Another state — this time North Carolina — has been enticed by the idea of hyperloop, the futuristic and still theoretical transit platform that will shuttle people and packages at speeds of up to 670 miles per hour between cities.
Virgin Hyperloop One and North Carolina’s Regional Transportation Alliance announced Friday the beginning of “an exploration” into using hyperloop to connect the state’s research triangle of Raleigh, Durham and Chapel Hill.
There is still a long way to go before hyperloop or this particular route that Virgin Hyperloop One is exploring becomes a reality. Theoretically, if this one were built, it would take less than 10 minutes to travel between Raleigh and Durham or Chapel Hill, according to a pre-feasibility study carried out by AECOM. That would be a lynchpin for the area, which is home to some of the country’s top companies, universities and healthcare centers.

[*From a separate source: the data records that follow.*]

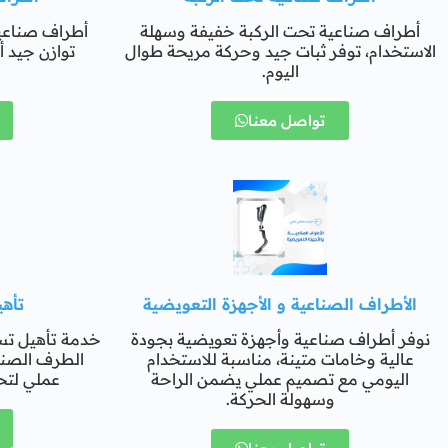
أطراف صناعية تحت الركبة خفيفة وسهلة
أطراف صناعي
الاستخدام، توفر ثبات جيد وحركة مريحة طوال
توازن جيد أ
اليوم.
تواصل معنا
الأطراف الصناعية و الأجهزة التعويضية
تأه
نوفر أطراف صناعية وأجهزة تعويضية بجودة
خدمة تأهيل تس
عالية وخامات متينة، مناسبة للاستخدام
الطرف الصن
اليومي مع تصميم عملي يضمن الراحة
عملي لتح
وسهولة الحركة.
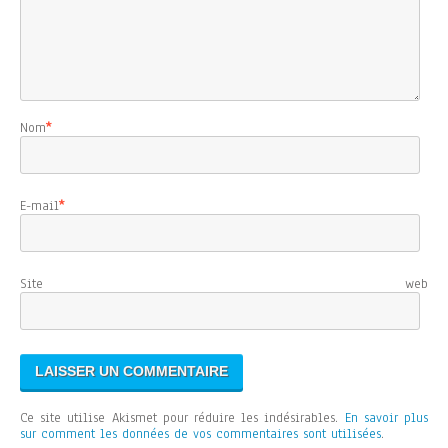
Nom
*
E-mail
*
Site web
Ce site utilise Akismet pour réduire les indésirables.
En savoir plus
sur comment les données de vos commentaires sont utilisées
.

How this plays out is now in the hands of the North Carolina Department of Transportation. But based on comments at an event Friday, the state agency is not only interested in the research triangle; it also plans to look at expanding on the original idea and investigate a line that would connect to Charlotte and Washington D.C.
The process from here on out will be a slow one. While state agencies investigate the feasibility of building hyperloop, Virgin Hyperloop One (VHO) is working on certifying the technology to carry humans. That certification process, which currently doesn’t exist, will likely take years. VHO aims to be certified by 2023 and have one of its hyperloop platforms in place by 2029.

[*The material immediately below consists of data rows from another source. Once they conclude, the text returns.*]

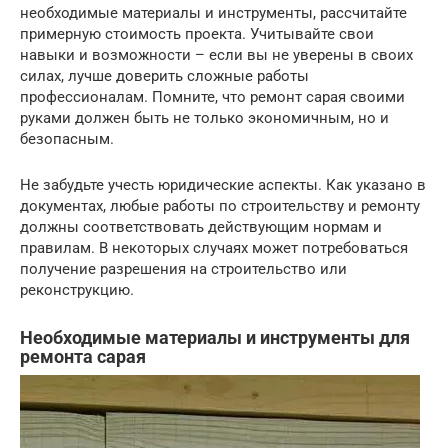
необходимые материалы и инструменты, рассчитайте
примерную стоимость проекта. Учитывайте свои
навыки и возможности – если вы не уверены в своих
силах, лучше доверить сложные работы
профессионалам. Помните, что ремонт сарая своими
руками должен быть не только экономичным, но и
безопасным.
Не забудьте учесть юридические аспекты. Как указано в
документах, любые работы по строительству и ремонту
должны соответствовать действующим нормам и
правилам. В некоторых случаях может потребоваться
получение разрешения на строительство или
реконструкцию.
Необходимые материалы и инструменты для
ремонта сарая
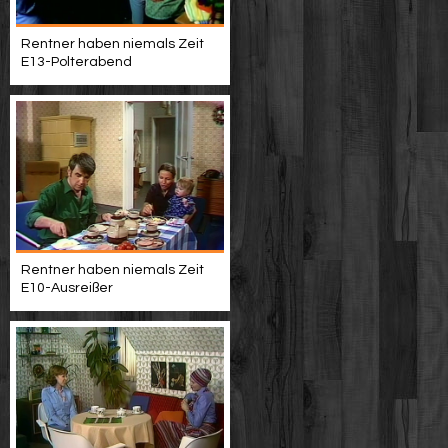
Rentner haben niemals Zeit
E13-Polterabend
Rentner haben niemals Zeit
E10-Ausreißer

The announcement follows a few milestones for Virgin Hyperloop One, including a recent demonstration in Washington D.C. and the funding of NETT, or the Non traditional & Emerging Transportation Technologies Council, which will research and fund hyperloop nationally.
In May, VHO raised $172 million. The company also has a new CEO — Jay Walder, who ran bike-sharing operator Motivate. Walder took over at VHO in November.
Sir Richard Branson, who stepped down as chairman in October, has been replaced with Sultan Ahmed bin Sulayem, chairman and CEO of the United Arab Emirates shipping and logistics company DP World.
DP World is the company’s largest investor. DP World first invested in the company in 2016. The two companies launched a logistics joint venture in 2018 to develop hyperloop transport for cargo.